Task to carry out —
How do the lines below between the ones holding "middle dip: (123, 130)" and "pinky pip: (122, 197)", inclusive, read? Give them again exactly, with no other lines.

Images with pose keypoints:
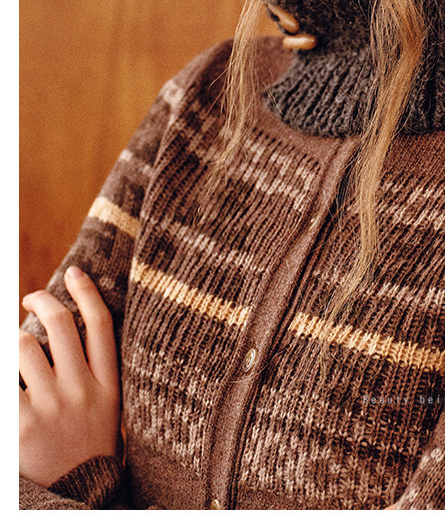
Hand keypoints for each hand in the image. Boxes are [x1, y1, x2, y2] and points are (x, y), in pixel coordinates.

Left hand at [19, 265, 120, 486]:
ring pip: (25, 345)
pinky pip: (7, 381)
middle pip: (62, 325)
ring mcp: (51, 406)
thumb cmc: (87, 452)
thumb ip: (93, 375)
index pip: (101, 325)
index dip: (87, 292)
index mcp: (108, 386)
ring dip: (15, 339)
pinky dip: (6, 371)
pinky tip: (11, 373)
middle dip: (42, 301)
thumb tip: (65, 332)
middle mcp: (82, 391)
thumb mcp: (107, 412)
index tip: (74, 273)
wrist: (77, 499)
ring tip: (15, 347)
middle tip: (31, 298)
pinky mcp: (21, 424)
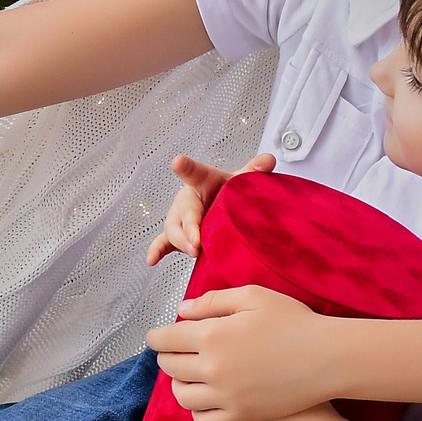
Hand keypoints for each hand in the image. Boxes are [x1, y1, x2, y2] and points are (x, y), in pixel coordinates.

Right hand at [145, 151, 273, 265]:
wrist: (220, 206)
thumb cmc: (226, 191)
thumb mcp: (240, 181)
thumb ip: (254, 171)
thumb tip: (269, 159)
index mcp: (201, 182)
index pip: (194, 173)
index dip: (186, 168)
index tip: (177, 162)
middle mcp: (187, 200)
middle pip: (184, 211)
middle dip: (189, 226)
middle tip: (198, 241)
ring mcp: (179, 219)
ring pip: (174, 229)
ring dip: (182, 241)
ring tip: (194, 251)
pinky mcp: (175, 235)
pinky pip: (163, 242)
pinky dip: (157, 250)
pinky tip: (152, 260)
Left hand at [146, 283, 339, 420]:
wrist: (329, 359)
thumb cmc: (294, 322)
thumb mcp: (254, 297)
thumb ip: (212, 302)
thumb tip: (181, 313)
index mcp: (212, 336)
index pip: (164, 339)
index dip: (157, 336)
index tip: (159, 336)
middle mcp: (213, 369)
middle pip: (169, 367)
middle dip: (167, 357)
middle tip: (176, 351)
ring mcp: (226, 397)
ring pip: (182, 396)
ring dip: (179, 384)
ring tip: (190, 375)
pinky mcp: (241, 417)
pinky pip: (204, 420)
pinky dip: (198, 409)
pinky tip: (206, 398)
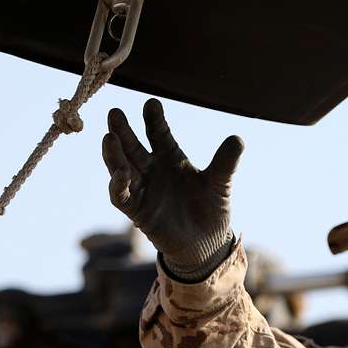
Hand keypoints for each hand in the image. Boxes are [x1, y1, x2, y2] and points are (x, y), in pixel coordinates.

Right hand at [102, 99, 243, 278]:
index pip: (158, 133)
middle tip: (115, 112)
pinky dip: (118, 186)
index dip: (153, 119)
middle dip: (123, 130)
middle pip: (133, 146)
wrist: (206, 243)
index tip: (151, 104)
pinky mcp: (138, 211)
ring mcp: (143, 189)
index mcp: (170, 157)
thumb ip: (225, 162)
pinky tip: (118, 175)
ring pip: (121, 167)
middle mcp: (152, 169)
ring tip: (109, 138)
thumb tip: (238, 140)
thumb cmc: (210, 208)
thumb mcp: (220, 183)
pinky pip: (122, 197)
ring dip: (114, 154)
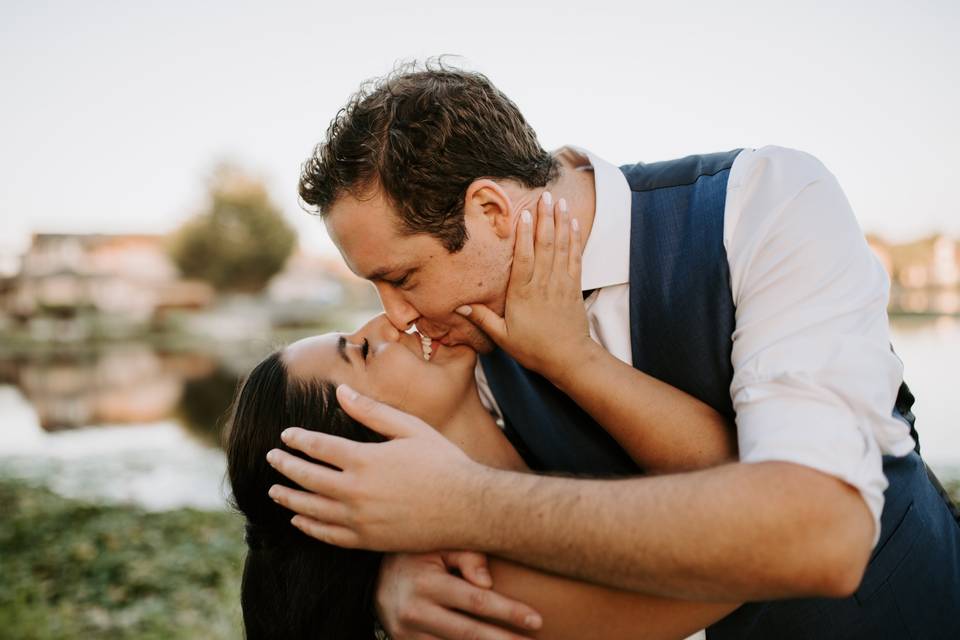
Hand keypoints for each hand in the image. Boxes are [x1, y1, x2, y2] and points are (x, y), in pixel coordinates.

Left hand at [266, 384, 487, 551]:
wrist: (467, 508)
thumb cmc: (443, 462)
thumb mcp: (410, 428)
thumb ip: (372, 411)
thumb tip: (340, 391)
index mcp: (365, 459)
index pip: (318, 447)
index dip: (298, 440)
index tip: (285, 435)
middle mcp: (356, 491)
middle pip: (307, 477)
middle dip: (285, 466)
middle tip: (271, 458)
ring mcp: (360, 520)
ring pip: (311, 509)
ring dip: (289, 498)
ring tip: (273, 491)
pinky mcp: (368, 541)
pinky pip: (328, 535)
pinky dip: (309, 526)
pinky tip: (299, 519)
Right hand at [375, 552, 541, 639]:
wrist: (371, 580)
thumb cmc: (415, 556)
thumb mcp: (436, 545)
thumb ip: (465, 556)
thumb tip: (488, 581)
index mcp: (427, 583)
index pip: (476, 601)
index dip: (508, 612)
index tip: (536, 619)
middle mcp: (417, 612)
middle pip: (469, 633)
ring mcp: (409, 634)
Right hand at [457, 191, 595, 383]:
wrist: (569, 359)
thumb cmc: (533, 349)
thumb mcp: (503, 337)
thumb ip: (482, 318)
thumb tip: (460, 305)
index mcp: (523, 295)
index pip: (524, 260)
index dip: (524, 236)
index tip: (523, 215)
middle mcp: (544, 285)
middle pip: (545, 246)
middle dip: (545, 219)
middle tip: (544, 196)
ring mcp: (561, 284)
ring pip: (561, 247)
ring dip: (560, 222)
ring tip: (559, 200)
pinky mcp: (574, 287)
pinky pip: (575, 257)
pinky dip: (574, 238)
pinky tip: (573, 223)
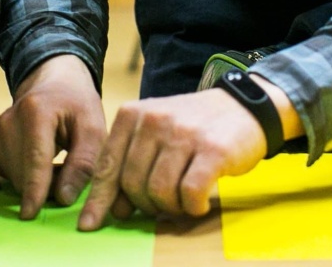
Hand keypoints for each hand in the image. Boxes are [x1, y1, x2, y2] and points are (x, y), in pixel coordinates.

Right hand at [0, 54, 105, 218]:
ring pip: (12, 176)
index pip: (34, 159)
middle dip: (44, 185)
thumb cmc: (77, 104)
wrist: (54, 82)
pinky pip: (3, 171)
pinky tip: (36, 159)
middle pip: (22, 173)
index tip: (30, 214)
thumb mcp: (93, 128)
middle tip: (66, 171)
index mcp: (36, 111)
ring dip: (33, 180)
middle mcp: (8, 119)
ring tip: (54, 160)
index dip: (34, 189)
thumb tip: (63, 198)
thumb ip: (83, 163)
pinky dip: (21, 174)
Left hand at [77, 88, 269, 229]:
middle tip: (162, 205)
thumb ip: (130, 162)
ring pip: (160, 191)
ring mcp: (184, 133)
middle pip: (132, 184)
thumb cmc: (192, 126)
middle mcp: (155, 120)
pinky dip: (193, 207)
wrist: (242, 107)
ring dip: (171, 207)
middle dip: (145, 205)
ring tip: (183, 201)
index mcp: (133, 114)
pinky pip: (190, 193)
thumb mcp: (154, 132)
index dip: (98, 200)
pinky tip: (199, 203)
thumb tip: (115, 208)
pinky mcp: (212, 149)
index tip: (90, 223)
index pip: (106, 165)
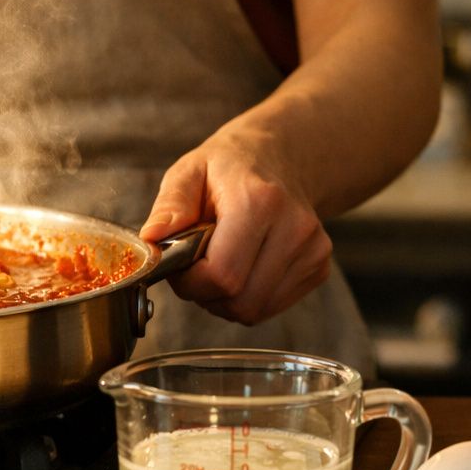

Exercise output —
middle dip: (123, 130)
middle pip: (133, 146)
wrist: (206, 243)
index tip: (151, 104)
pinky mcp: (138, 211)
ring mcp: (143, 189)
index mcp: (170, 157)
thumb ip: (225, 162)
pinky tip: (118, 175)
ring pip: (121, 167)
middle mcp: (152, 169)
ring tip: (109, 138)
thumb tip: (238, 140)
thumb cmc: (210, 208)
thumb mcp: (220, 183)
pinky pip: (122, 197)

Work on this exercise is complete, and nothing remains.